La Constitution, outre les départements et les territoires d’outre-mer, a prévu de regrouper toutes les autres possessions françaises au sein d’une “Communauté”.

Cependant, l’avant-projet du gouvernement, en écho à la proposition du 7 mars 1956, prévoyait l’institution d’une Fédération. Son examen par le comité de rédaction a dégagé deux grandes tendances: l’une favorable à une fédération et l’autre à une confédération. La distinction entre ces deux formes d’organisation politique peut, de manière simplifiée, se résumer comme suit:

– la fédération est la réunion au sein d’un Etat fédéral d’entités territoriales n’ayant pas la qualité d’Etat au sens international du terme, et disposant chacune de prérogatives plus ou moins larges.

– la confédération est un ensemble d’Etats indépendants qui décident d’exercer en commun un certain nombre de leurs prérogatives.
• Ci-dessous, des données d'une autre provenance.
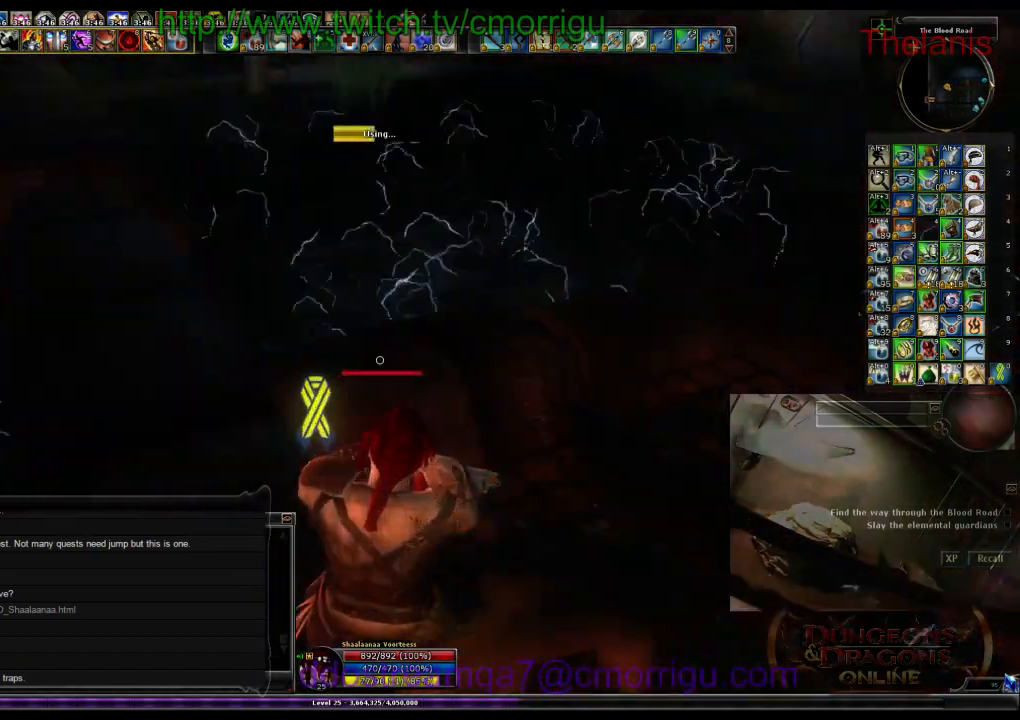
{"keys": [], "events": []}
Ceci exige cependant toujours, ou la plupart du temps, l’unanimité dans les décisions.

Mais l’étude approfondie de ces deux hypothèses a conduit le comité de rédaction à penser qu’elles ne répondaient ni l’une ni l’autre aux exigences réelles et à la diversité de l’ensemble français. Les rédacteurs ont en effet pensé, à juste titre, que les populations de ces territoires si disparates ne disposaient pas d’un « éveil » politique suffisant pour exercer démocratiquement leurs prérogatives au sein d’une fédération nationale française. La pratique politique des régimes issus de la décolonisation française leur a malheureusement bien souvent donné raison.

C’est donc de ces réflexions qu’est née la “Communauté”.

Dans son discours du 27 août 1958 devant le Conseil d’Etat, Michel DEBRE distingue:

– les départements d’outre-mer “qui font partie de la République et ne peuvent ni ne doivent la quitter”.

– les territoires d’outre-mer, “fractions isolées de la France, et qui ne peuvent en ancun cas prétendre vivre seules”.

– les autres possessions auxquelles il est proposé d’adhérer à la Communauté:

“La Communauté n’est pas une fédération, … ni davantage une confédération … . La Communauté est donc une construction d’un type nouveau, qui se définit pour une part considérable par le passé commun de la France et de l’Afrique et pour une autre part par un effort pour constituer un ensemble destiné à forger une solidarité politique de tous les participants”.

Cette communauté se définit par des attributions (défense, affaires étrangères, économie et finances, gestion des matières premières stratégiques), et par des institutions communes. Les États qui en font partie jouissent de l’autonomie, mais il n’existe qu’une citoyenneté de la Communauté.

Comme on le voit, la référence à une “tradition” unitaire de la République française a sérieusement du plomb dans l’aile.

CARTE OUTRE-MER 2

On aurait pu imaginer, dans la réflexion qui est menée actuellement, que la Nouvelle Calédonie adhère à cette forme d’organisation qui aurait correspondu assez bien à ce qui est recherché. Malheureusement la loi constitutionnelle n° 95-880 du 4 août 1995 l’a abrogée.

L’article 88 de la Constitution, toujours en vigueur, prévoit des accords d’association:

“La République peut conclure des accords avec des Etats qui désirent s’associer à elle pour développer leurs civilisations”.

C’est sur cet article de la Constitution de la Vème République que certains fondent l’hypothèse d’une Calédonie indépendante associée à la France. Sa rédaction vague, la référence à un simple accord révisable ad nutum, à tout moment, et l’imprécision des termes, n’inspirent guère confiance dans un statut qui serait construit sur une si mauvaise base. Ce serait bâtir notre futur sur du sable.

Il me paraît beaucoup plus intéressant de revenir sur une des options qu’avaient imaginées le Gouvernement et le comité de rédaction de la Constitution de 1958. Il s’agit de la fédération, et en fait, pour lever toute ambiguïté, d’une République Fédérale Française.

Ainsi le projet présenté par « République Fédérale Française » reste d’actualité pour l’outre-mer français. Il est, même, de plus en plus pertinent.

Le passage à une organisation fédérale de la nation vis-à-vis de l’outre-mer sonnerait probablement le glas de cette si longue Constitution de la Ve République.